LETTERS TO THE EDITOR: Letters & Announcements
To the Editor:
A healthy 20-year-old patient underwent a bimaxillary osteotomy to correct a facial dysmorphosis. The patient’s teeth were not fixed in the closed position at the end of the operation. General anesthesia included nasotracheal intubation during propofol, vecuronium, fentanyl and remifentanil anesthetic. IV clonidine 150 μg was added to maintain a 70–80 mmHg mean arterial blood pressure, and methylprednisolone 125 mg was added to reduce swelling. No gastric tube was placed. Postoperative pain was treated with acetaminophen, mefenamate and morphine. Eight and 33 hours postoperatively, two vomiting episodes of swallowed blood were treated by two isolated IV boluses of 0.625 mg (8.4 μg/kg) droperidol. The second droperidol injection was accompanied by an acute state of anxiety, generalized muscle contracture, and the appearance of a new mandibular pain. Clinical and radiological examination revealed a fracture of both mandibular angles.
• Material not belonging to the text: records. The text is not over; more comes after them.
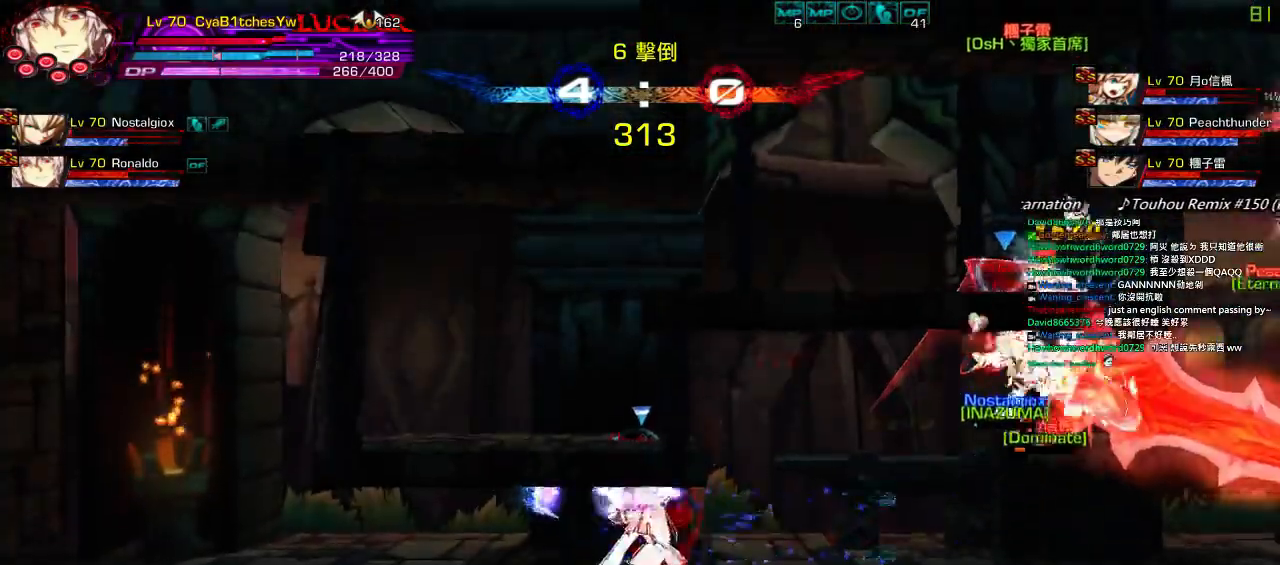
{"keys": ["down", "right"], "events": [[217, "right", "down"], [217, "up", "down"], [284, "up", "up"], [317, "right", "up"], [384, "right", "down"], [450, "down", "down"]]}
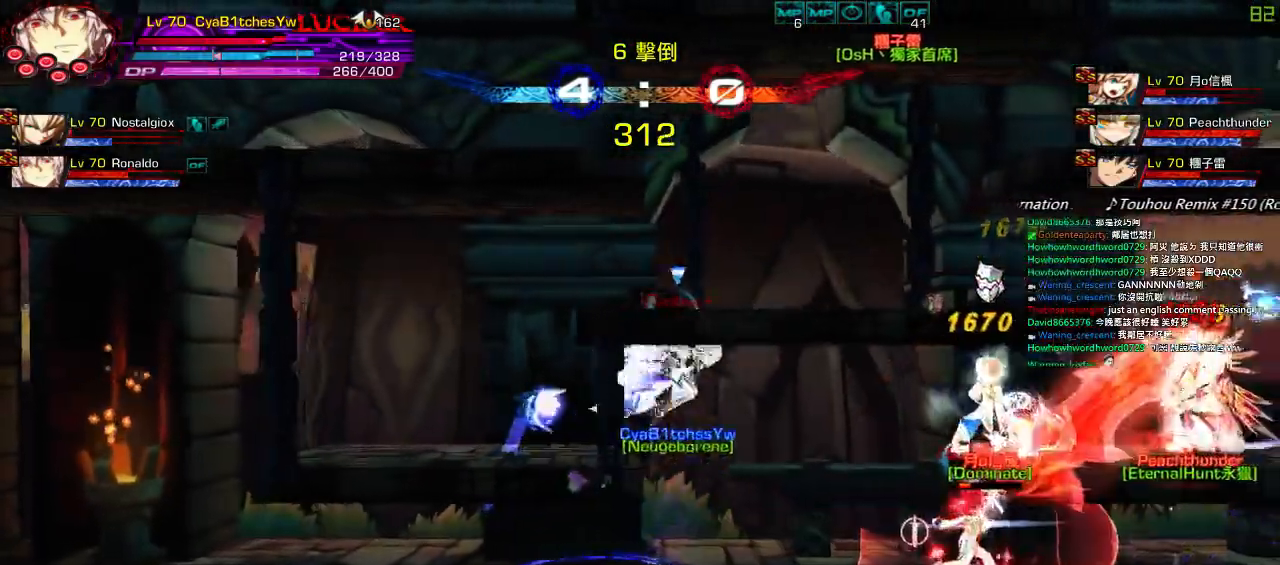
{"keys": ["right"], "events": [[117, "down", "up"], [250, "a", "down"], [384, "a", "up"]]}
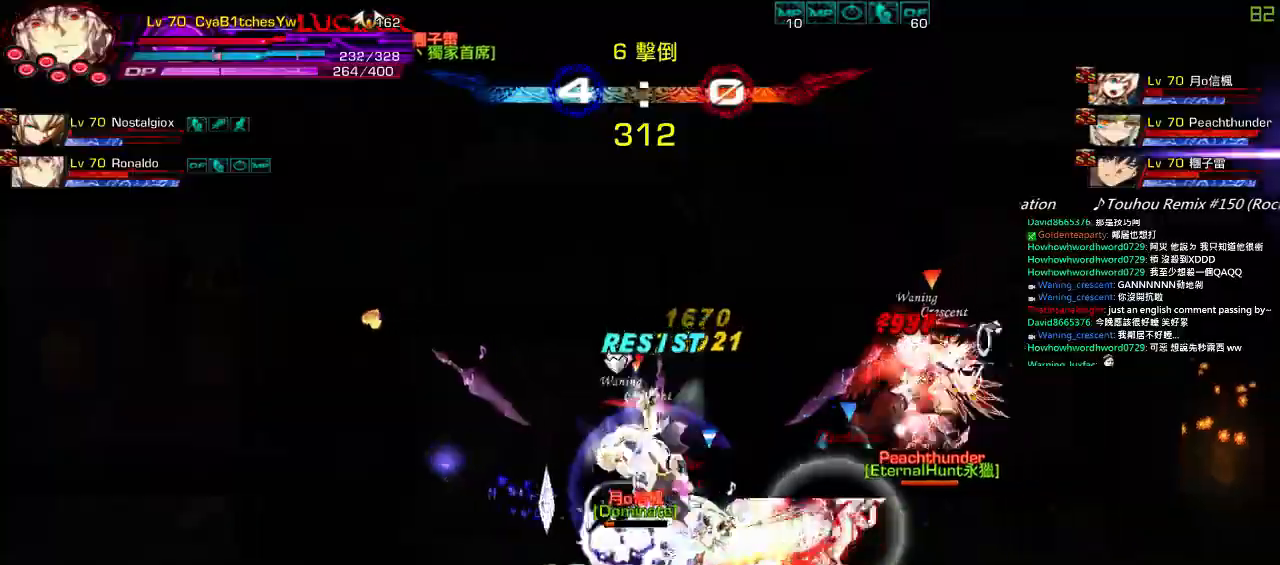
{"keys": [], "events": [[84, "z", "down"], [250, "z", "up"], [350, "right", "up"]]}
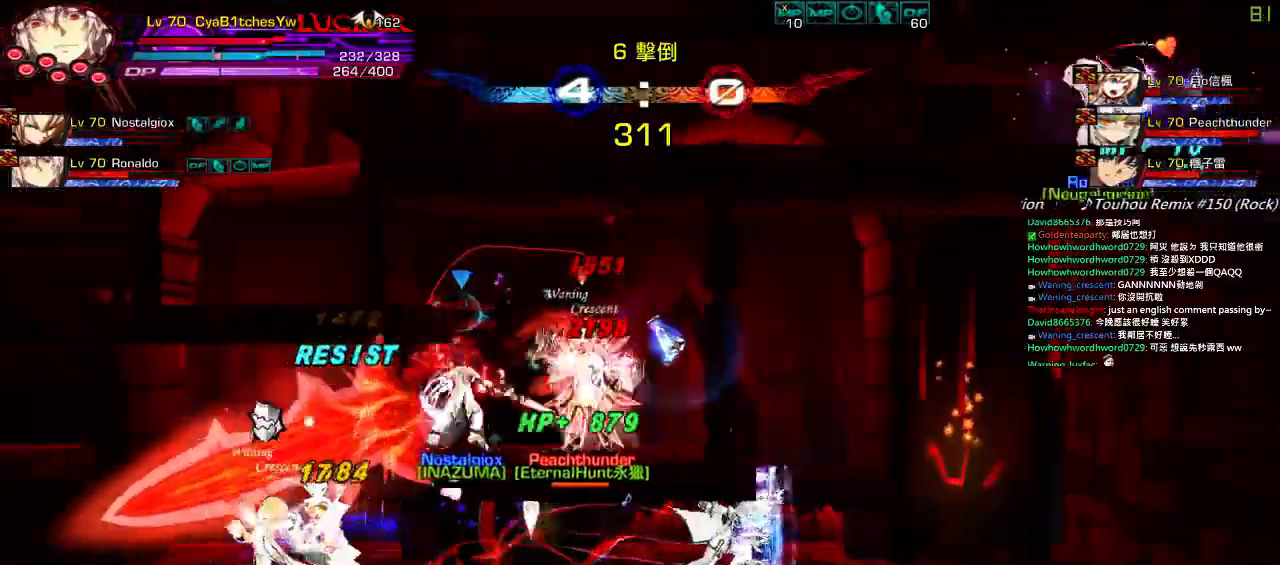
{"keys": ["right"], "events": [[50, "right", "down"], [117, "right", "up"], [150, "right", "down"], [217, "up", "down"], [250, "left", "down"], [250, "right", "up"], [317, "right", "down"], [350, "left", "up"], [350, "up", "up"], [417, "right", "up"], [450, "right", "down"]]}
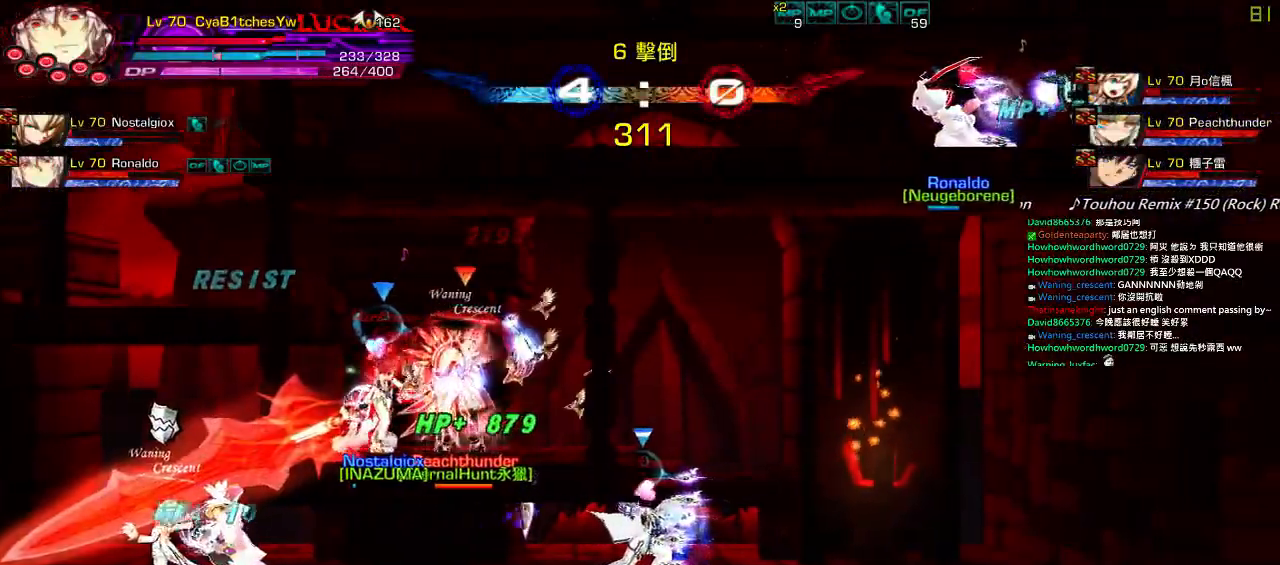
{"keys": ["right"], "events": []}
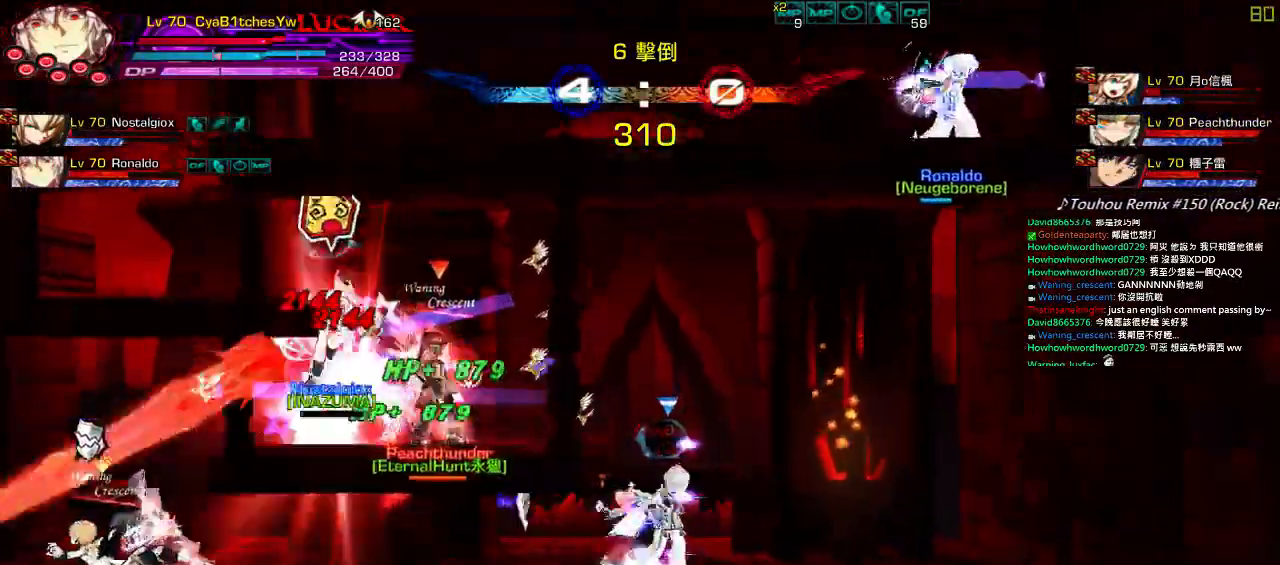
{"keys": ["left", "right", "up"], "events": [[417, "up", "down"], [467, "left", "down"], [467, "right", "up"], [500, "right", "down"]]}
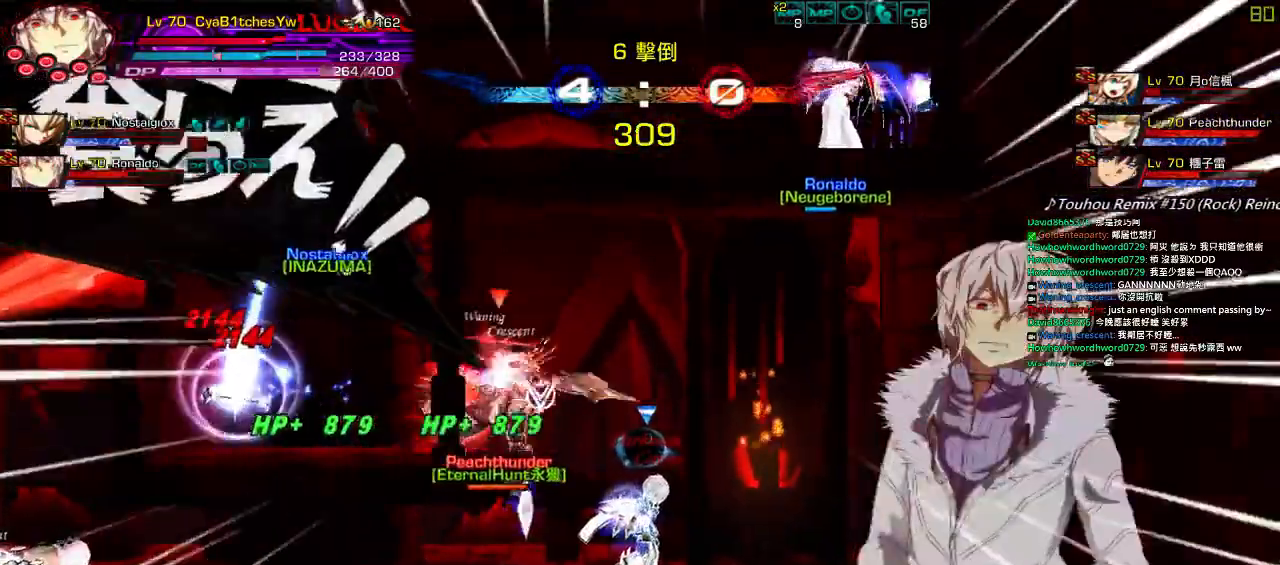
{"keys": ["a", "left"], "events": [[34, "left", "up"], [67, "up", "up"], [100, "right", "up"], [167, "right", "down"], [367, "left", "down"], [400, "right", "up"], [467, "a", "down"]]}
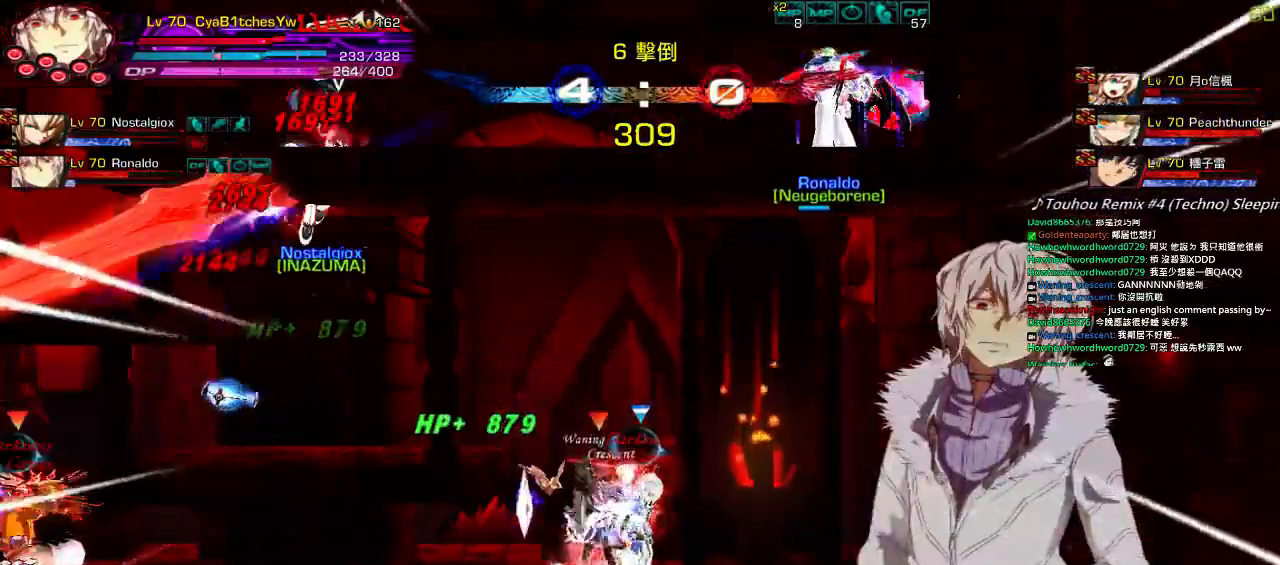
{"keys": ["left"], "events": [[34, "a", "up"], [134, "a", "down"], [234, "a", "up"]]}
These fractures may have resulted from either the vigorous opening of the jaw produced by vomiting or the acute state of droperidol-induced restlessness, or both. The latter, a spasm of the pterygo-masseter sleeve, may have resulted in a fracture of the internal valves of the sagittal split mandibular osteotomy. Such side effects are rare (1), but may have serious con- sequences.
Daniel Freymond, MD, PhD
Jean-Pierre Mustaki, MD
Donat R. Spahn, MD
Bertrand Jaques, MD, DMD
1. Henzi I, Sonderegger J, Tramèr MR. Efficacy, dose-response, and adverse effects of droperidol for prevention of postoperative nausea and vomiting. Can J Anesth 2000; 47: 537–51.